Assigned task: Which lines in the data below contain the word "staccata"? List each of those lines in full.
[[ Data records open ]]
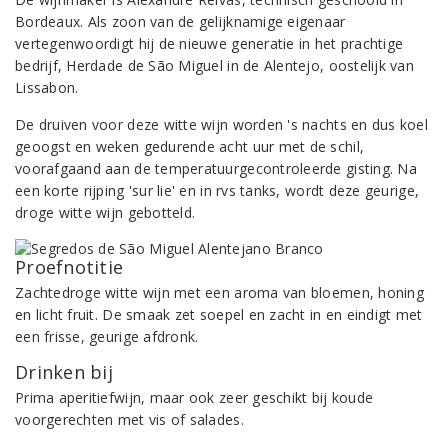
Bordeaux. Als zoon van de gelijknamige eigenaar
vertegenwoordigt hij de nieuwe generatie in het prachtige
bedrijf, Herdade de São Miguel in de Alentejo, oostelijk van
Lissabon.
De druiven voor deze witte wijn worden 's nachts en dus koel
geoogst en weken gedurende acht uur met de schil,
voorafgaand aan de temperatuurgecontroleerde gisting. Na
een korte rijping 'sur lie' en in rvs tanks, wordt deze geurige,
droge witte wijn gebotteld.
Proefnotitie
Zachtedroge witte wijn met een aroma van bloemen, honing
en licht fruit. De smaak zet soepel en zacht in en eindigt met
een frisse, geurige afdronk.
Drinken bij
Prima aperitiefwijn, maar ook zeer geschikt bij koude
voorgerechten met vis of salades.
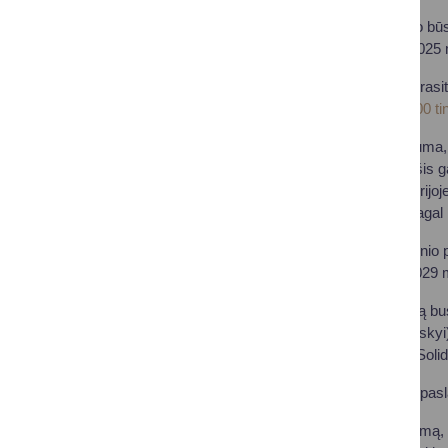
Siekiant įsivertinti šio 
šiame projekte, iki 2025
Taip pat klausimyne rasite
priskirtos
Natura 2000 tin
Bendra investicijų suma,
naikinti invazines rūšis 
visoje Lietuvos teritorij
kompensuojamos pagal Eu
Pagrindinis šio jungtini
laikotarpis – 2025-2029
Įgyvendinant projektą bus
(Heracleum sosnowskyi),
kanadinė rykštenė (Solid
Bus finansuojamos pasla
Norėdami gauti paramą, p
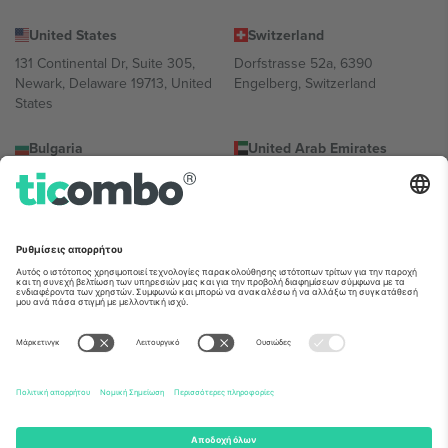
United States
Switzerland
131 Continental Dr, Suite 305,
Dorfstrasse 52a, 6390
Newark, Delaware 19713, United
Engelberg, Switzerland
States
Bulgaria
United Arab Emirates
Regus Sofia City West, bul
UAE Dubai Silicon Oasis, DDP
Totleben 53-55, 1606 Sofia,
Building A1, Office 302, Dubai,
Bulgaria
United Arab Emirates
Mexico
Av Chapultepec 360, Roma
Norte, Cuauhtémoc, 06700
Ciudad de México, CDMX,
Mexico
Η νομική οντότητα του παρόχου πλατφόρμας ενδέχεται να
διαφέρει ανάλογα με την τοποθεσία, την εκδήλωση ή/και τον
τομέα. Για λεπτομέρειες ανατρέξτε στη σελίδα της συγκεκριμένης
εκδήλωσης, στο αποτύπωμα και στους όρους.,
Νομική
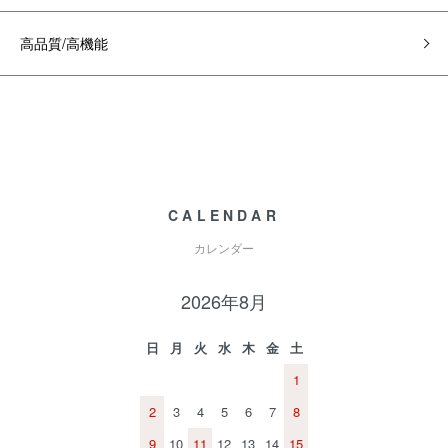
高品質/高機能
CALENDAR
カレンダー
2026年8月
日
月
火
水
木
金
土
1
2
3
4
5
6
7
8
9
10
11
12
13
14
15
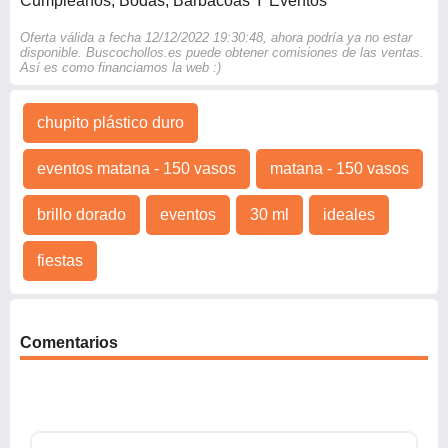
Cumpleaños, Bodas, Barbacoas Y Eventos
Oferta válida a fecha 12/12/2022 19:30:48, ahora podría ya no estar
disponible. Buscochollos.es puede obtener comisiones de las ventas.
Así es como financiamos la web :)
chupito plástico duro
eventos matana - 150 vasos
matana - 150 vasos
brillo dorado
eventos
30 ml
ideales
fiestas
Comentarios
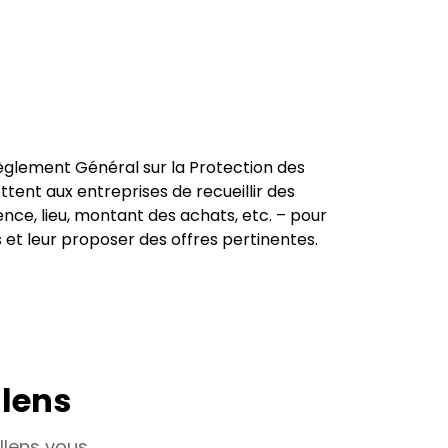
glement Général sur la Protection des
tent aux entreprises de recueillir des
ce, lieu, montant des achats, etc. – pour
s et leur proposer des offres pertinentes.
llens
ollens vous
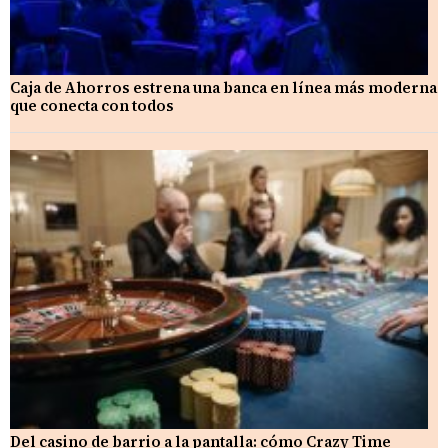
Caja de Ahorros estrena una banca en línea más moderna
que conecta con todos
Del casino de barrio a la pantalla: cómo Crazy Time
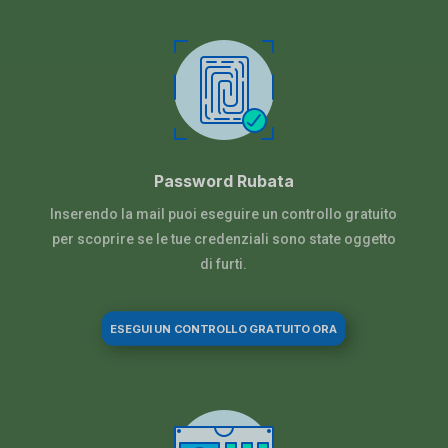
Password Rubata
Inserendo la mail puoi eseguire un controllo gratuito
per scoprire se le tue credenziali sono state oggetto
di furti.
ESEGUI UN CONTROLLO GRATUITO ORA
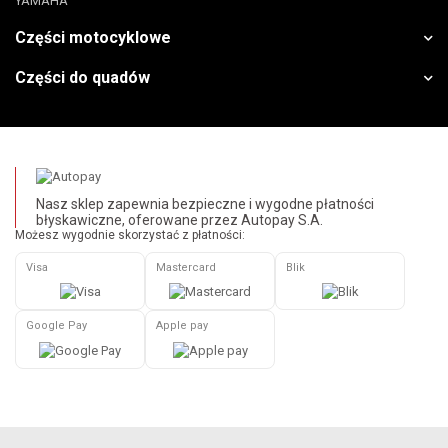
YAMAHA
Części motocyklowe
Części do quadów
Nasz sklep zapewnia bezpieczne i wygodne płatności
błyskawiczne, oferowane przez Autopay S.A.
Możesz wygodnie skorzystać z płatności:
Visa
Mastercard
Blik
Google Pay
Apple pay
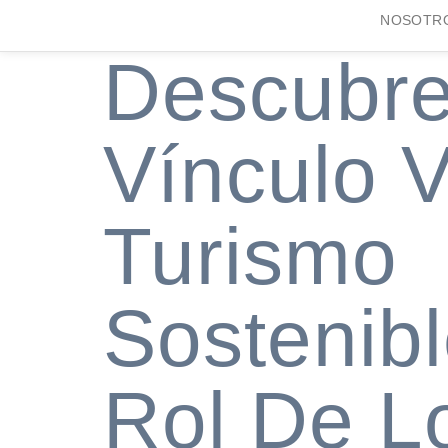
NOSOTR
Descubre
Vínculo Vi
Turismo
Sostenibl
Rol De L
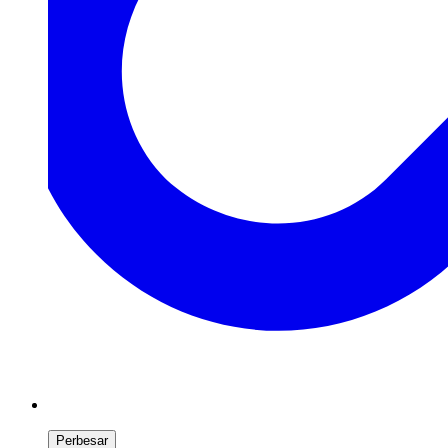
Perbesar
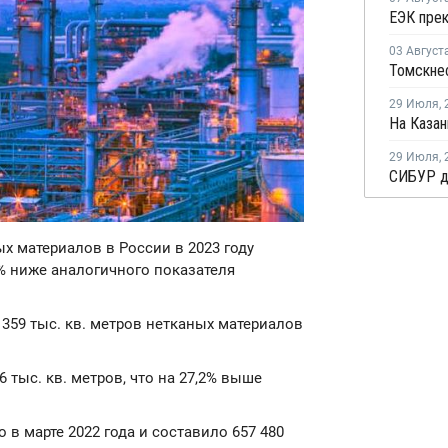
03 Август
29 Июля
,
29 Июля
,
ых материалов в России в 2023 году
,2% ниже аналогичного показателя
 359 тыс. кв. метров нетканых материалов
 тыс. кв. метров, что на 27,2% выше
в марте 2022 года и составило 657 480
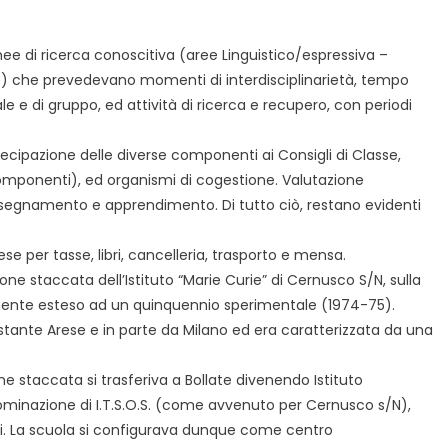
ee di ricerca conoscitiva (aree Linguistico/espressiva –
) che prevedevano momenti di interdisciplinarietà, tempo
le e di gruppo, ed attività di ricerca e recupero, con periodi
cipazione delle diverse componenti ai Consigli di Classe,
omponenti), ed organismi di cogestione. Valutazione
 insegnamento e apprendimento. Di tutto ciò, restano evidenti
se per tasse, libri, cancelleria, trasporto e mensa.
ione staccata dell’Istituto “Marie Curie” di Cernusco S/N, sulla
amente esteso ad un quinquennio sperimentale (1974-75).
costante Arese e in parte da Milano ed era caratterizzata da una
ne staccata si trasferiva a Bollate divenendo Istituto
minazione di I.T.S.O.S. (come avvenuto per Cernusco s/N),
ali. La scuola si configurava dunque come centro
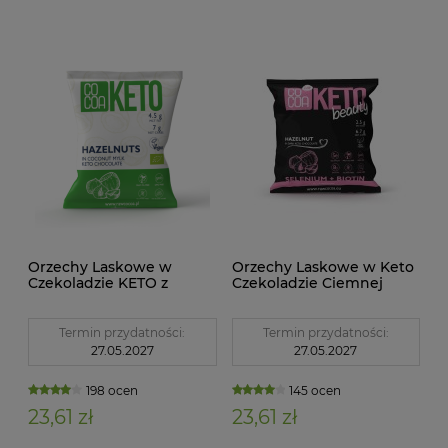
Orzechy Laskowe w
Orzechy Laskowe w Keto
Czekoladzie KETO z
Czekoladzie Ciemnej
Olejem MCT Bez Dodatku
Beauty 70 g Cocoa
Cukru BIO 70 g Cocoa
Termin przydatności:
Termin przydatności:
27.05.2027
27.05.2027
198 ocen
145 ocen
23,61 zł
23,61 zł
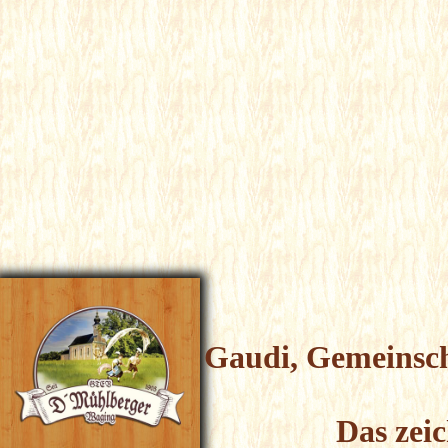
Gaudi, Gemeinsch
Das zei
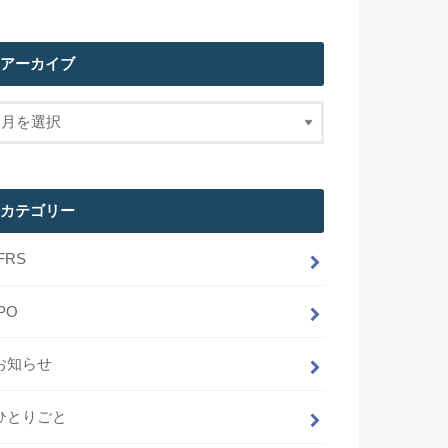
アーカイブ
カテゴリー
IFRS
IPO
お知らせ
ひとりごと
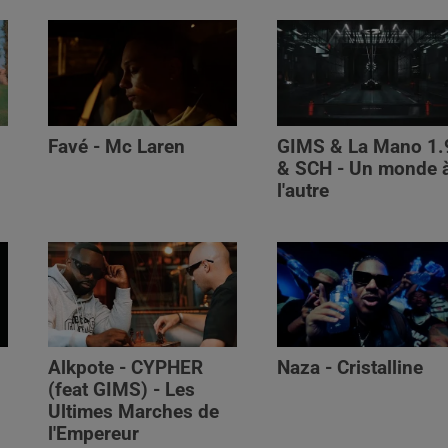
Favé - Mc Laren
GIMS & La Mano 1.
& SCH - Un monde 
l'autre
Alkpote - CYPHER
Naza - Cristalline
(feat GIMS) - Les
Ultimes Marches de
l'Empereur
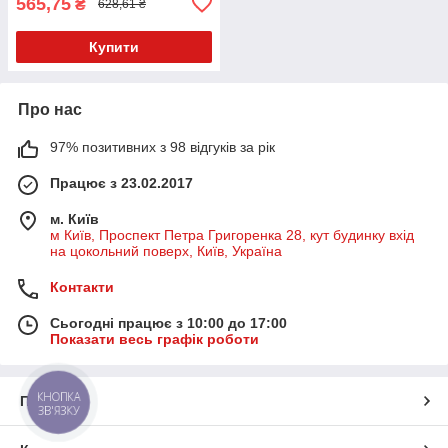
565,75
₴
628,61 ₴
Купити
Про нас
97% позитивних з 98 відгуків за рік
Працює з 23.02.2017
м. Київ
м Київ, Проспект Петра Григоренка 28, кут будинку вхід
на цокольний поверх, Київ, Україна
Контакти
Сьогодні працює з 10:00 до 17:00
Показати весь графік роботи
КНОПКА
Про нас
ЗВ'ЯЗКУ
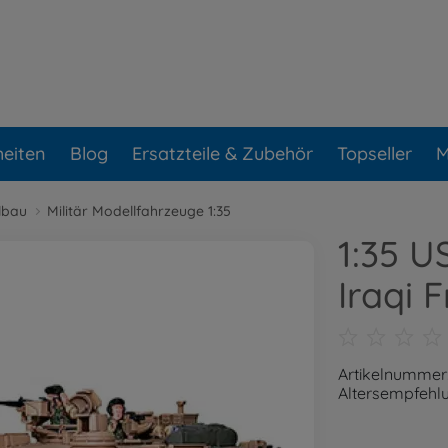
eiten
Blog
Ersatzteile & Zubehör
Topseller
M
lbau
Militär Modellfahrzeuge 1:35
1:35 
Iraqi 
Artikelnummer
Altersempfehlu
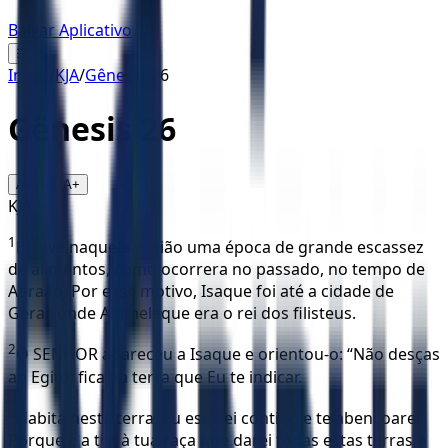
Baixar Aplicativo
☰
Início
/
KJA
/
Gênesis
/
26
Gênesis
26
16
A-
A+
KJA
1
Houve naquela região uma época de grande escassez
de alimentos, como ocorrera no passado, no tempo de
Abraão. Por esse motivo, Isaque foi até a cidade de
Gerar, onde Abimeleque era o rei dos filisteus.
2
O SENHOR apareceu a Isaque e orientou-o: “Não desças
ao Egito; fica na terra que Eu te indicar.
3
Habita nesta terra, Eu estarei contigo e te abençoarei.
Porque é a ti e à tua raça que darei todas estas terras e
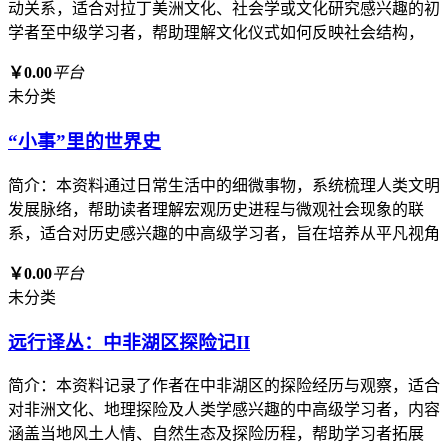
动关系，适合对拉丁美洲文化、社会学或文化研究感兴趣的初
学者至中级学习者，帮助理解文化仪式如何反映社会结构，
￥0.00
平台
未分类
“小事”里的世界史
简介：本资料通过日常生活中的细微事物，系统梳理人类文明
发展脉络，帮助读者理解宏观历史进程与微观社会现象的联
系，适合对历史感兴趣的中高级学习者，旨在培养从平凡视角
￥0.00
平台
未分类
远行译丛：中非湖区探险记II
简介：本资料记录了作者在中非湖区的探险经历与观察，适合
对非洲文化、地理探险及人类学感兴趣的中高级学习者，内容
涵盖当地风土人情、自然生态及探险历程，帮助学习者拓展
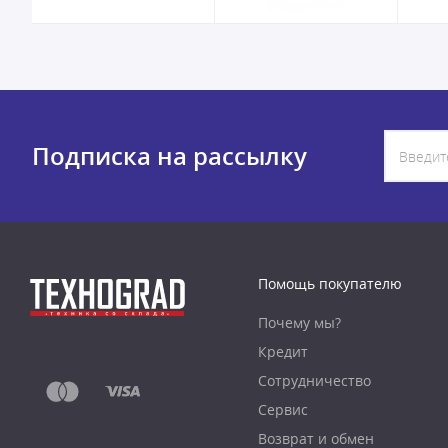
Подписка на рассылку
Помощь покупателю
Почему мы?
Кредит
Сотрудничество
Сервис
Возврат и обмен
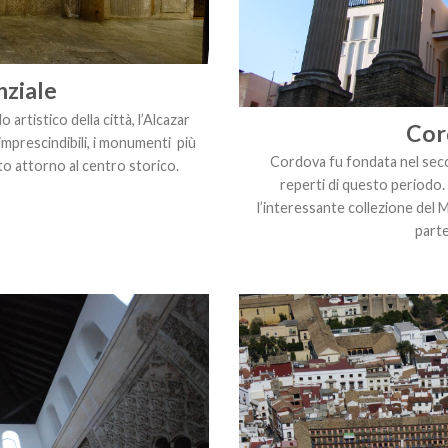
ziale
artistico della città, l’Alcazar
Cor
 imprescindibili, i monumenti più
Cordova fu fondata nel seco
to attorno al centro storico.
reperti di questo periodo.
l’interessante collezione del
parte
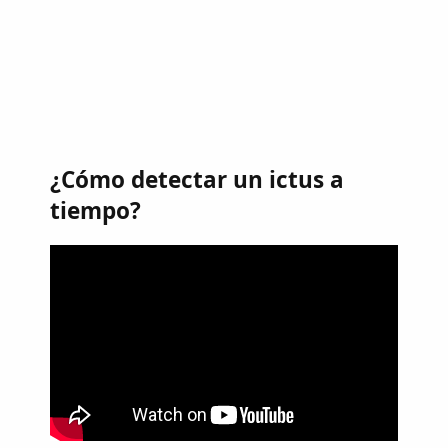
¿Cómo detectar un ictus a
tiempo?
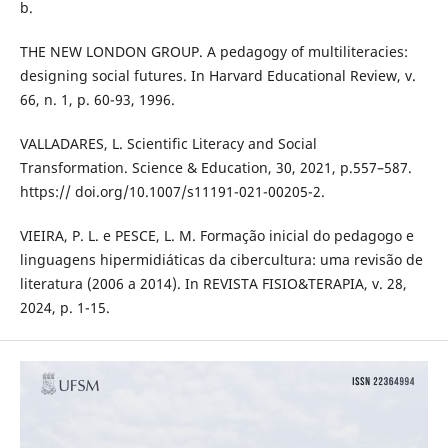
b.
THE NEW LONDON GROUP. A pedagogy of multiliteracies:
designing social futures. In Harvard Educational Review, v.
66, n. 1, p. 60-93, 1996.
VALLADARES, L. Scientific Literacy and Social
Transformation. Science & Education, 30, 2021, p.557–587.
https:// doi.org/10.1007/s11191-021-00205-2.
VIEIRA, P. L. e PESCE, L. M. Formação inicial do pedagogo e
linguagens hipermidiáticas da cibercultura: uma revisão de
literatura (2006 a 2014). In REVISTA FISIO&TERAPIA, v. 28,
2024, p. 1-15.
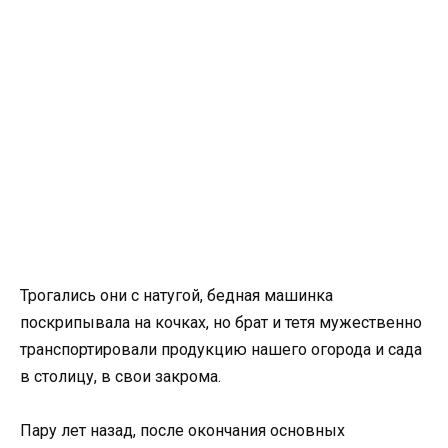
Трогались они с натугой, бедная машинка
поскрипывала на кочках, но брат и тетя мужественно
транспортировали продукцию нашего огорода и сада
в столицу, в свои закрома.
Пару лет назад, после окончания основных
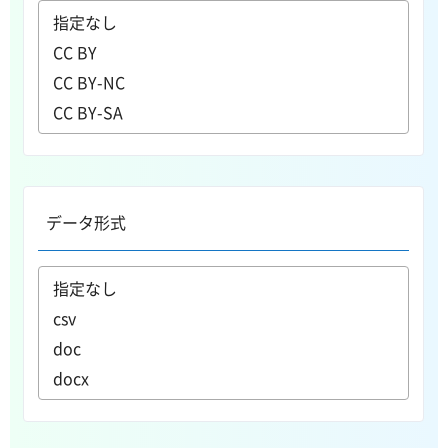
データ形式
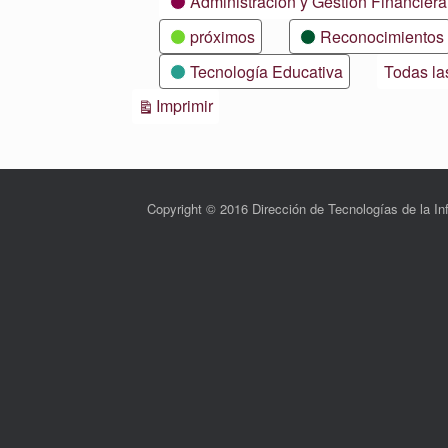
Administración y Gestión Financiera
próximos
Reconocimientos
Tecnología Educativa
Todas la
Vistas
Imprimir
Copyright © 2016 Dirección de Tecnologías de la 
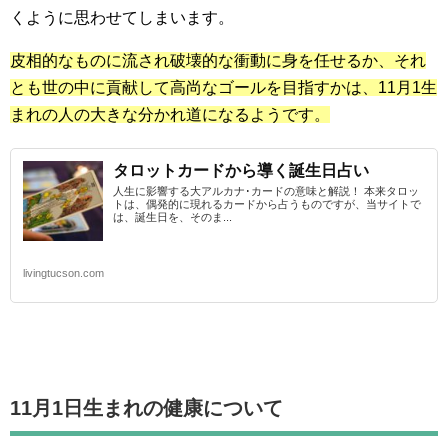
くように思わせてしまいます。
皮相的なものに流され破壊的な衝動に身を任せるか、それ
とも世の中に貢献して高尚なゴールを目指すかは、11月1生
まれの人の大きな分かれ道になるようです。
タロットカードから導く誕生日占い
人生に影響する大アルカナ･カードの意味と解説！ 本来タロッ
トは、偶発的に現れるカードから占うものですが、当サイトで
は、誕生日を、そのま...
livingtucson.com
11月1日生まれの
健康について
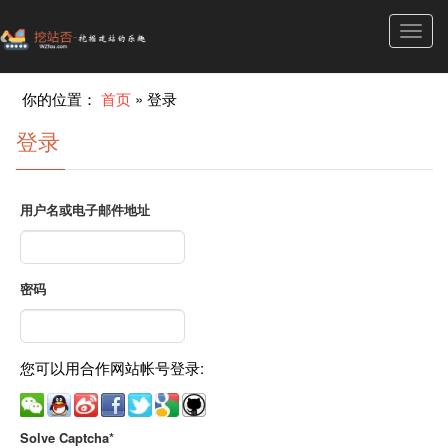
Toggl
navig
你的位置：
首页
»
登录
登录
用户名或电子邮件地址
密码
您可以用合作网站帐号登录:
Solve Captcha*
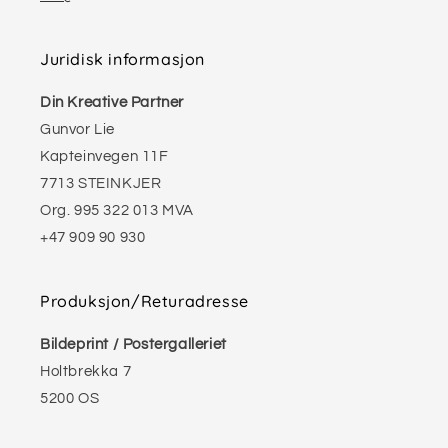
Juridisk informasjon
Din Kreative Partner
Gunvor Lie
Kapteinvegen 11F
7713 STEINKJER
Org. 995 322 013 MVA
+47 909 90 930
Produksjon/Returadresse
Bildeprint / Postergalleriet
Holtbrekka 7
5200 OS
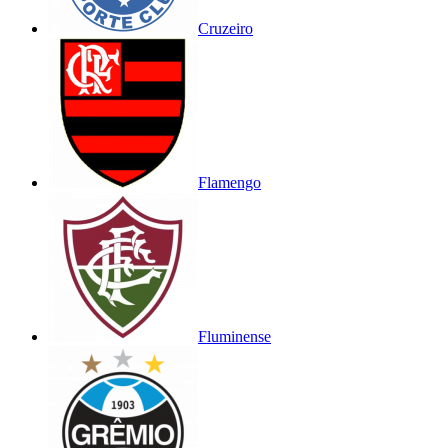
Cruzeiro
Flamengo
Fluminense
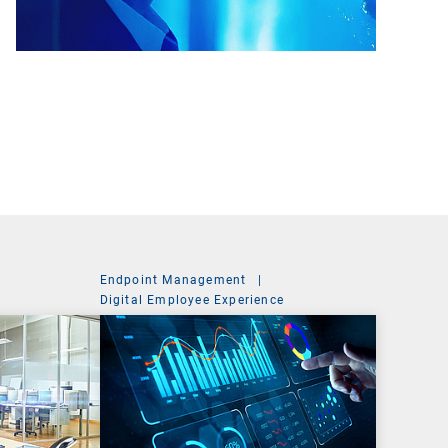
Endpoint Management
|
Digital Employee Experience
[[ Data records closed ]]
Problem solution:
ione staccata dell’Istituto “Marie Curie” di Cernusco S/N, sulla
ne staccata si trasferiva a Bollate divenendo Istituto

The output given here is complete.